The consistency mechanism provides Consistency Vectors as objects in the search query that ensures FTS index searches all your last data written to the vBucket.
The search service does not respond to the query until the designated vBucket receives the correct sequence number.
The search query remains blocked while continuously polling the vBucket for the requested data. Once the sequence number of the data is obtained, the query is executed over the data written to the vBucket.
When using this consistency mode, the query service will ensure that the indexes are synchronized with the data service before querying.
Workflow to understand Consistency
-
Create an FTS index in Couchbase.
-
Write a document to the Couchbase cluster.
-
Couchbase returns the associate vector to the app, which needs to issue a query request with the vector.
-
The FTS index starts searching the data written to the vBucket.
In this workflow, it is possible that the document written to vBucket is not yet indexed. So, when FTS starts searching that document, the most up-to-date document versions are not retrieved, and only the indexed versions are queried.
Therefore, the Couchbase server provides a consistency mechanism to overcome this issue and ensures that the FTS index can search the most up-to-date document written to vBucket.
Consistency Level
The consistency level is a parameter that either takes an empty string indicating the unbounded (not_bounded) consistency or at_plus indicating the bounded consistency.
at_plus
Executes the query, requiring indexes first to be updated to the timestamp of the last update.
This implements bounded consistency.

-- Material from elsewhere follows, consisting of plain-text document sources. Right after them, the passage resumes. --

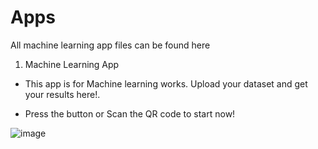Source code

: # Apps
All machine learning app files can be found here

1. Machine Learning App
 - This app is for Machine learning works. Upload your dataset and get your results here!. 
 
 - Press the button or Scan the QR code to start now!
 
 ![image](https://user-images.githubusercontent.com/33366881/221342455-8b30008f-45a2-4951-a23e-13080dba9f8f.png)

The request includes a scan_vector parameter and value, which is used as a lower bound. This can be used to implement read-your-own-writes (RYOW).

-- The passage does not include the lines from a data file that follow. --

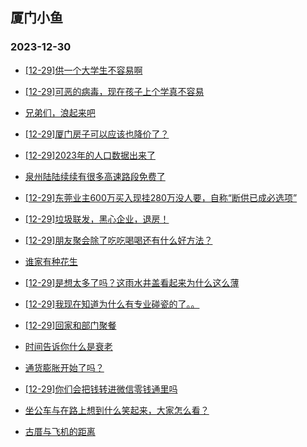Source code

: ## 厦门小鱼 
### 2023-12-30

+ [[12-29]供一个大学生不容易啊](http://bbs.xmfish.com/read-htm-tid-18127661.html)

+ [[12-29]可恶的病毒，现在孩子上个学真不容易](http://bbs.xmfish.com/read-htm-tid-18127644.html)

+ [兄弟们，浪起来吧](http://bbs.xmfish.com/read-htm-tid-18127670.html)

+ [[12-29]厦门房子可以应该也降价了？](http://bbs.xmfish.com/read-htm-tid-18127651.html)

+ [[12-29]2023年的人口数据出来了](http://bbs.xmfish.com/read-htm-tid-18127794.html)

+ [泉州陆陆续续有很多高速路段免费了](http://bbs.xmfish.com/read-htm-tid-18127826.html)

+ [[12-29]东莞业主600万买入现挂280万没人要，自称“断供已成必选项”](http://bbs.xmfish.com/read-htm-tid-18127795.html)

+ [[12-29]垃圾联发，黑心企业，退房！](http://bbs.xmfish.com/read-htm-tid-18127971.html)

+ [[12-29]朋友聚会除了吃吃喝喝还有什么好方法？](http://bbs.xmfish.com/read-htm-tid-18127790.html)

+ [谁家有种花生](http://bbs.xmfish.com/read-htm-tid-18127746.html)

+ [[12-29]是想太多了吗？这雨水井盖看起来为什么这么薄](http://bbs.xmfish.com/read-htm-tid-18127679.html)

+ [[12-29]我现在知道为什么有专业碰瓷的了。。](http://bbs.xmfish.com/read-htm-tid-18127781.html)

+ [[12-29]回家和部门聚餐](http://bbs.xmfish.com/read-htm-tid-18127939.html)

+ [时间告诉你什么是衰老](http://bbs.xmfish.com/read-htm-tid-18127753.html)

+ [通货膨胀开始了吗？](http://bbs.xmfish.com/read-htm-tid-18127936.html)

+ [[12-29]你们会把钱转进微信零钱通里吗](http://bbs.xmfish.com/read-htm-tid-18127786.html)

+ [坐公车与在路上想到什么笑起来，大家怎么看？](http://bbs.xmfish.com/read-htm-tid-18127828.html)

+ [古厝与飞机的距离](http://bbs.xmfish.com/read-htm-tid-18127942.html)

If index-maintenance is running behind, the query waits for it to catch up.
not_bounded
Executes the query immediately, without requiring any consistency for the query. No timestamp vector is used in the index scan.
This is the fastest mode, because it avoids the costs of obtaining the vector and waiting for the index to catch up to the vector.
If index-maintenance is running behind, out-of-date results may be returned.
Consistency Vectors
The consistency vectors supporting the consistency mechanism in Couchbase contain the mapping of the vbucket and sequence number of the data stored in the vBucket.
For more information about consistency mechanism, see Consistency
Example
{
"ctl": {
"timeout": 10000,
"consistency": {
"vectors": {
"index1": {
"607/205096593892159": 2,
"640/298739127912798": 4
}
},
"level": "at_plus"
}
},
"query": {
"match": "jack",
"field": "name"
}
}
In the example above, this is the set of consistency vectors.
"index1": { "607/205096593892159": 2, "640/298739127912798": 4 }
The query is looking within the FTS index "index1" - for:
-
vbucket 607 (with UUID 205096593892159) to contain sequence number 2
-
vbucket 640 (with UUID 298739127912798) to contain sequence number 4
Consistency Timeout
It is the amount of time (in milliseconds) the search service will allow for a query to execute at an index partition level.
If the query execution surpasses this timeout
value, the query is canceled. However, at this point if some of the index partitions have responded, you might see partial results, otherwise no results at all.
{
"ctl": {
"timeout": 10000,
"consistency": {
"vectors": {
"index1": {
"607/205096593892159": 2,
"640/298739127912798": 4
}
},
"level": "at_plus"
}
},
"query": {
"match": "jack",
"field": "name"
}
}
The "Complete" option
The complete option allows you to set the query result as "complete" which indicates that if any of the index partitions are unavailable due to the node not being reachable, the query will display an error in response instead of partial results.
Consistency Tips and Recommendations
Consistency vectors provide 'read your own writes' functionality where the read operation waits for a specific time until the write operation is finished.
When users know that their queries are complex which require more time in completing the write operations, they can set the timeout value higher than the default timeout of 10 seconds so that consistency can be obtained in the search operations.
However, if this consistency is not required, the users can optimize their search operations by using the default timeout of 10 seconds.